Wer ist mein Nächster, lautet die Frage, die uns heute begleitet. Wie in der biblischen Geschichte geht es um das Sehen, das Sich-Ergreifen-Lassen und das Handeln über den spontanen Moment hinaus.
Nicht nur geographisch passt der Wandertag in der Wüste zwischen Jerusalem und Jericho zum Tagesthema: Nach dem gestrigen Tag voller und voller widersprüchlicher Eindrücke und Orten gibt der Weg durchs Wadi Qelt zum Georgskloster Raum und Zeit zum Sacken lassen. Nach einem anspruchsvollen Vortag für Kopf und Sinne sind Wüstenstille und das Spüren des Körpers beim Wandern ein guter Ausgleich.
Wadi Qelt
Unsere Überraschung (und Freude) sind gross, als wir im Wadi Qelt ankommen. Trotz des heissen und trockenen Sommers, der gerade erst zu Ende geht, ist das Aquädukt am Berghang gut mit Wasser gefüllt, und so begleiten uns das Plätschern des Wassers und das unerwartet üppige Grün in Wassernähe durch die Wüste. Schmetterlinge, Wespen, Vögel, hier und da ein Esel, Unmengen an Ziegen und sogar ein Kamel zeigen: die Wüste lebt.

Sonntag, 12. Oktober 2014

... und Frieden auf Erden!

Traditionelle arabische Mezze in Beit Sahour
Ehre sei Gott in der Höhe und auf Erden Frieden den Menschen seines Wohlgefallens (Lk 2,14)
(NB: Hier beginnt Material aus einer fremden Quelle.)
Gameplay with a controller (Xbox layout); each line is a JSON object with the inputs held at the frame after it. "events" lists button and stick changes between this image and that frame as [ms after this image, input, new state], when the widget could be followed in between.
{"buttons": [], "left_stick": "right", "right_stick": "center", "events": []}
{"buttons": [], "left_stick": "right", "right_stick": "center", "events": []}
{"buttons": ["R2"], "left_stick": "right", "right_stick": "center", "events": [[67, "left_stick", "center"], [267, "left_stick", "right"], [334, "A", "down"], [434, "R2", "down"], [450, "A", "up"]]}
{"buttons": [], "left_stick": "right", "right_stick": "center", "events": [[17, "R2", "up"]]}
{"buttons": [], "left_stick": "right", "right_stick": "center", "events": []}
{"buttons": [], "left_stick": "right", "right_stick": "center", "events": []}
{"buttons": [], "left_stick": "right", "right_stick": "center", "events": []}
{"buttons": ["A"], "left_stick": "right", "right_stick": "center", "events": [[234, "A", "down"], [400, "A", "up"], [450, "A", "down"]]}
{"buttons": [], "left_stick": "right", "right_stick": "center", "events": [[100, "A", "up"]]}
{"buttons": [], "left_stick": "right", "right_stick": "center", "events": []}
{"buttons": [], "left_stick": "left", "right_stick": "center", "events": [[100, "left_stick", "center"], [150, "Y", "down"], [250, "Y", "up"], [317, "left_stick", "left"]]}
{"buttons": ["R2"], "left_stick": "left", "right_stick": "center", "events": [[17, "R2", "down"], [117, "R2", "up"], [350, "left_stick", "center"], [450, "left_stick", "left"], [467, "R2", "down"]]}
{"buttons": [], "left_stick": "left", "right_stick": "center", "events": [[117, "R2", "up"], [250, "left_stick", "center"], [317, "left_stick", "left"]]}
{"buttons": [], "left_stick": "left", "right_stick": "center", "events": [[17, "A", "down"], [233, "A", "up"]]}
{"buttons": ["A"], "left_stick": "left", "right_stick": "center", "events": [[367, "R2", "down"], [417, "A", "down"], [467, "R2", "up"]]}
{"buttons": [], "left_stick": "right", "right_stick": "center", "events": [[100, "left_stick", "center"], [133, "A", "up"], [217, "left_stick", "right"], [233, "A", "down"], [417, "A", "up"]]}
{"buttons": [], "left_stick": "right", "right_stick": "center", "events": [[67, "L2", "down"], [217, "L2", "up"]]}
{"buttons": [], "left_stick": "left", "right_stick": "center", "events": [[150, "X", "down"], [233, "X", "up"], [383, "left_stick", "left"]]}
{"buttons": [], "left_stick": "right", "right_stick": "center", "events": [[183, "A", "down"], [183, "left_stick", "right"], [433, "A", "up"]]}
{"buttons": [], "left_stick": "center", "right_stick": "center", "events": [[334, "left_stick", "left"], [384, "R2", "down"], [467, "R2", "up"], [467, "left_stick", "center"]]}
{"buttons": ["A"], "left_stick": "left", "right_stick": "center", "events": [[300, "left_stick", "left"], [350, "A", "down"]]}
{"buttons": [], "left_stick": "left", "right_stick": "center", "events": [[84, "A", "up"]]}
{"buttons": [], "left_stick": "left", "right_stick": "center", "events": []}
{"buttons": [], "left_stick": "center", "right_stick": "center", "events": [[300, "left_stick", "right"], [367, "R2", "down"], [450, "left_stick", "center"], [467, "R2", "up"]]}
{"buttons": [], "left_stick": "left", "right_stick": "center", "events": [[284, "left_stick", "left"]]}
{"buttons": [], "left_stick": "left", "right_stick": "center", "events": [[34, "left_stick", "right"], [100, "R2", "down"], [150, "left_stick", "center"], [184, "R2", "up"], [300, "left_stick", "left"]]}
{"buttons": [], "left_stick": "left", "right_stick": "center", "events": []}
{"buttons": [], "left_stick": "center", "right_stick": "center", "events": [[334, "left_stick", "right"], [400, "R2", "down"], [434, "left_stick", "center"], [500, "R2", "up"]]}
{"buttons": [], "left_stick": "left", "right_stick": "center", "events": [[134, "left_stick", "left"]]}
Friede, Fremdheit, Erinnerung und Gastfreundschaft sind die Themen, die uns auf unserem Weg nach Hebron und dann nach Bethlehem begleiten. Der Friede, erzählt uns der biblische Text, kommt von den Engeln: Er ist Zuspruch Gottes und Geschenk, gleichzeitig aber muss er immer wieder von uns eingeholt werden. Frieden in diesem Sinne ist mehr als Waffenruhe, mehr als Abwesenheit als Krieg. Er "ist" nicht, sondern er muss immer wieder neu gemacht werden. Wo anders wäre diese Realität so sichtbar, in Hebron geradezu physisch greifbar, als in dieser Region!
Blick auf die Machpela in Hebron
In Hebron werden wir unmittelbare Zeugen der schwierigen Realität: Der israelisch kontrollierte Durchgang von der palästinensischen Altstadt zur Machpela, dem von allen drei monotheistischen Religionen als Grabstätte der Patriarchen und Matriarchen verehrten Heiligtum, ist versperrt. Es ist immer noch Sukkot, und die an normalen Tagen von Juden und Muslimen gemeinsam genutzte Machpela ist in dieser Woche für Juden reserviert. Wir - und alle Palästinenser - müssen draussen bleiben. Gleichzeitig erfahren wir die arabische Gastfreundschaft. Ein Bewohner der engen Gasse sieht uns vor dem verschlossenen Tor und lädt uns spontan auf sein Dach ein, das uns wenigstens einen kleinen Blick von oben auf den für uns heute unerreichbaren Bereich erlaubt. Ein kurzer Weg durch den Souk der palästinensischen Seite vermittelt uns einen weiteren Einblick in den schwierigen Alltag in der zweigeteilten Stadt: Viele Geschäfte sind geschlossen, es mangelt an Besuchern. Netze über unseren Köpfen schützen die arabische Bevölkerung unten vor dem von jüdischen Bewohnern oben herabgeworfenem Müll. Obwohl auf arabischer Seite, kreuzen auf halber Strecke israelische Soldaten unseren Weg. Es bleibt eine Stippvisite, und wir setzen den Weg fort in Richtung Bethlehem.
Ganz anders dort: Buntes Treiben in den Gassen, offene Geschäfte, Leben. Dass der diesjährige Sommer mit dem Gazakrieg und die allgemeine Lage im Nahen Osten ihre Spuren hinterlassen haben, wird gleich deutlich. Im Hotel sind wir die einzige Gruppe, und selbst die Wartezeiten vor der Geburtsgrotto sind ungewöhnlich kurz.
Gespräch mit Yael in Efrat
Am Abend sehen wir eine andere Realität des Landes: Nach dem Abendessen in einer Laubhütte in der Siedlung Efrat erzählt uns Yael, schweizstämmige Jüdin und Efrat-Siedlerin, was sie bewogen hat, in der Westbank zu siedeln und wie dies ihren Alltag prägt. Für uns wohl am irritierendsten dabei: wie anscheinend unbedacht dieser Entscheid gefällt wurde und wie wenig er im Alltag präsent ist.

Samstag, 11. Oktober 2014

Jesus und der Gott des Mose

Auf dem Werk zum Berg Karkom
"Wir wollen uns einen verantworteten Tag gönnen, unter Berücksichtigung der natürlichen Verhältnisse." (Paul Imhof)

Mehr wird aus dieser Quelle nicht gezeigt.